Falsche Werbung, übertriebene Produktansprüche sowie gefälschte Empfehlungen von Experten sind im Bereich des Livestream-E-Commerce und beim Verkauf von Kurzvideos immer häufiger zu beobachten und lösen daher breite öffentliche Besorgnis aus. In einer kürzlichen Untersuchung hat CCTV News zahlreiche rechtswidrige Praktiken aufgedeckt, die die Rechte der Verbraucher verletzen.
Falsche „Medizinische“ Produkte und betrügerische Experten – zentrale Problembereiche
Auf einer Plattform für Kurzvideos bewarben Moderator:innen gewöhnliche Gesichtstücher als „medizinisch geeignet“, wodurch viele Verbraucher dazu verleitet wurden, große Mengen zu kaufen. Gleichzeitig haben Marktüberwachungsbehörden mehrere gefälschte Werbespots untersucht, bei denen KI genutzt wurde, um Bilder und Stimmen bekannter Expert:innen zu synthetisieren.
Diese durch KI erzeugten Videos täuschen die Verbraucher dahingehend, dass die Produkte von autoritativen Expert:innen empfohlen würden, was die Marktregelung erheblich stört. Ähnlich wurden einige gewöhnliche Flüssiggetränke als Medikamente vermarktet, die angeblich Magengeschwüre heilen könnten; die Beteiligten mussten dabei hohe Geldstrafen zahlen.
Sechsmonatige Kampagne gegen KI-Fälschungen
Um Probleme in der Online-Werbung anzugehen, haben die Regulierungsbehörden systematische Maßnahmen eingeführt.
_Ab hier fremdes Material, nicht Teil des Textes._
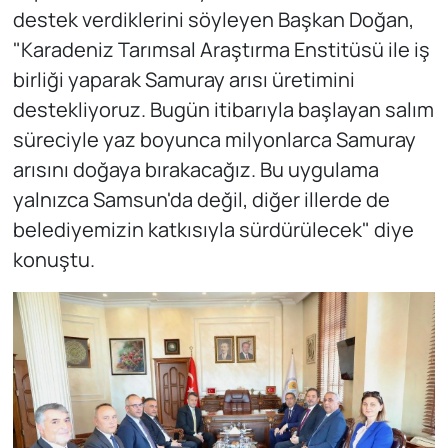
destek verdiklerini söyleyen Başkan Doğan,
"Karadeniz Tarımsal Araştırma Enstitüsü ile iş
birliği yaparak Samuray arısı üretimini
destekliyoruz. Bugün itibarıyla başlayan salım
süreciyle yaz boyunca milyonlarca Samuray
arısını doğaya bırakacağız. Bu uygulama
yalnızca Samsun'da değil, diğer illerde de
belediyemizin katkısıyla sürdürülecek" diye
konuştu.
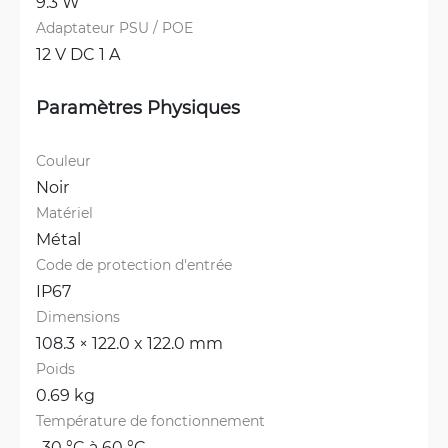
9.3 W
Adaptateur PSU / POE
12 V DC 1 A
Paramètres Physiques
Couleur
Noir
Matériel
Métal
Code de protection d'entrée
IP67
Dimensions
108.3 × 122.0 x 122.0 mm
Poids
0.69 kg
Température de fonctionnement
-30 °C à 60 °C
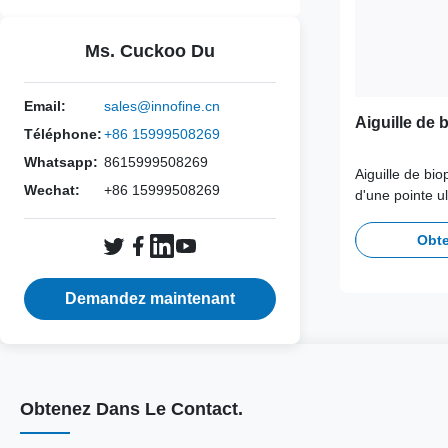
Ms. Cuckoo Du
Email:
sales@innofine.cn
Aiguille de 
Téléphone:
+86 15999508269
Whatsapp:
8615999508269
Aiguille de bi
Wechat:
+86 15999508269
d'une pointe u
prélèvement de
traumatisme mi
Obte
conception er
assure un cont
Demandez maintenant
procédures int
Obtenez Dans Le Contact.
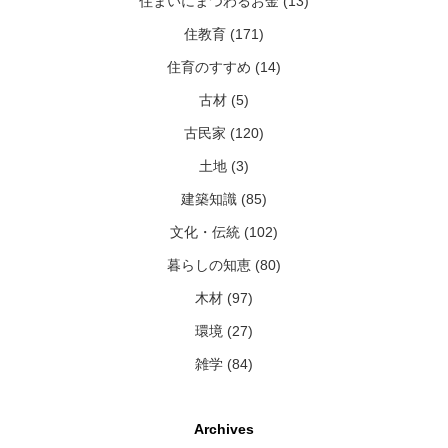
住まいにまつわるお金 (13)
住教育 (171)
住育のすすめ (14)
古材 (5)
古民家 (120)
土地 (3)
建築知識 (85)
文化・伝統 (102)
暮らしの知恵 (80)
木材 (97)
環境 (27)
雑学 (84)
Archives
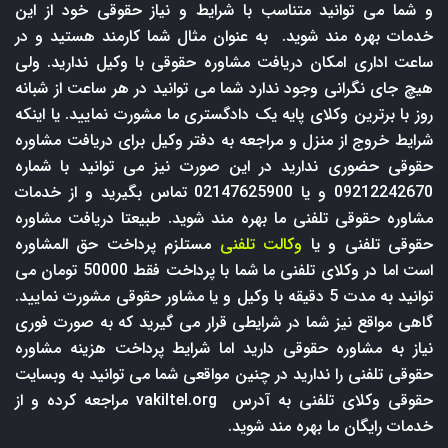
و شما می توانید متناسب با شرایط و نیاز حقوقی خود از این
خدمات بهره مند شوید. به عنوان مثال شما کارمند هستید و در
ساعت اداری امکان دریافت مشاوره حقوقی با وکیل ندارید. ولی
هیچ جای نگرانی وجود ندارد شما می توانید در هر ساعت از شبانه
روز با برترین وکلای پایه یک دادگستری ما مشورت نمایید. یا اینکه
شرایط خروج از منزل و مراجعه به دفتر وکیل برای دریافت مشاوره
حقوقی حضوری ندارید در این صورت نیز می توانید با شماره
09212242670 و یا 02147625900 تماس بگیرید و از خدمات
مشاوره حقوقی تلفنی ما بهره مند شوید. طبیعتا دریافت مشاوره
حقوقی تلفنی و یا
وکالت تلفنی
مستلزم پرداخت حق المشاوره
است اما در وکلای تلفنی ما شما با پرداخت فقط 50000 تومان می
توانید به مدت 5 دقیقه با وکیل و یا مشاور حقوقی مشورت نمایید.
گاهی مواقع نیز شما در شرایطی قرار می گیرید که به صورت فوری
نیاز به مشاوره حقوقی دارید اما شرایط پرداخت هزینه مشاوره
حقوقی تلفنی را ندارید در چنین مواقعی شما می توانید به وبسایت
حقوقی وکلای تلفنی به آدرس
vakiltel.org
مراجعه کرده و از
خدمات رایگان ما بهره مند شوید.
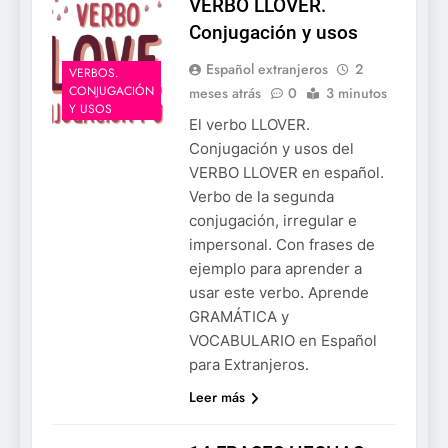
VERBO LLOVER.
Conjugación y usos
Español extranjeros
2
VERBOS.
CONJUGACIÓN
meses atrás
0
3 minutos
Y USOS
El verbo LLOVER.
Conjugación y usos del
VERBO LLOVER en español.
Verbo de la segunda
conjugación, irregular e
impersonal. Con frases de
ejemplo para aprender a
usar este verbo. Aprende
GRAMÁTICA y
VOCABULARIO en Español
para Extranjeros.
Leer más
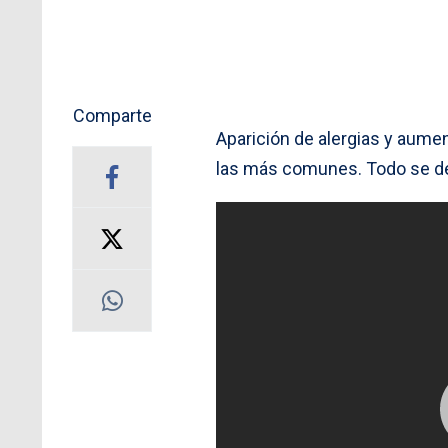
Comparte
Aparición de alergias y aumen
las más comunes. Todo se deb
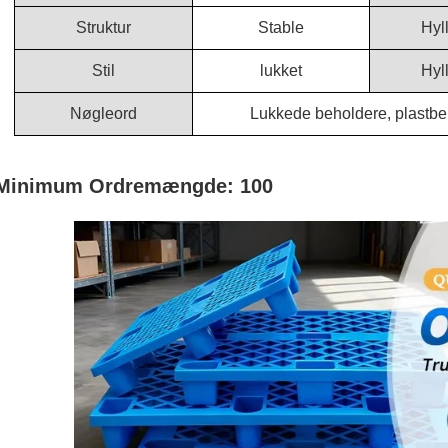
Struktur
Stable
Hyll
Stil
lukket
Hyll
Nøgleord
Lukkede beholdere, plastbe
Minimum Ordremængde: 100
Die Staatliche Verwaltung für Marktregulierung startete kürzlich eine sechsmonatige Kampagne, um Ordnung im Bereich der Online-Werbung wiederherzustellen, und führte erstmals den Begriff der „ökologischen Regulierung der Online-Werbung“ ein.
Bei dieser Kampagne liegt der Schwerpunkt auf der Beseitigung illegaler Werbung im Livestream-E-Commerce sowie in Inhalten, die durch KI erstellt werden. Es wird strenge Maßnahmen gegen den Einsatz von KI zur Nachahmung von Expert:innen und Prominenten gefordert, außerdem muss eine klare Kennzeichnung von KI-generierten Werbeanzeigen vorgeschrieben werden. Die Verwaltung für Cyberspace Chinas setzt sich zudem dafür ein, dass Kurzvideoinhalte standardisiert gekennzeichnet werden – dabei sind Inhaltsmetadaten ein obligatorischer Schritt bei der Veröffentlichung, was die Transparenz der Werbung erheblich verbessert.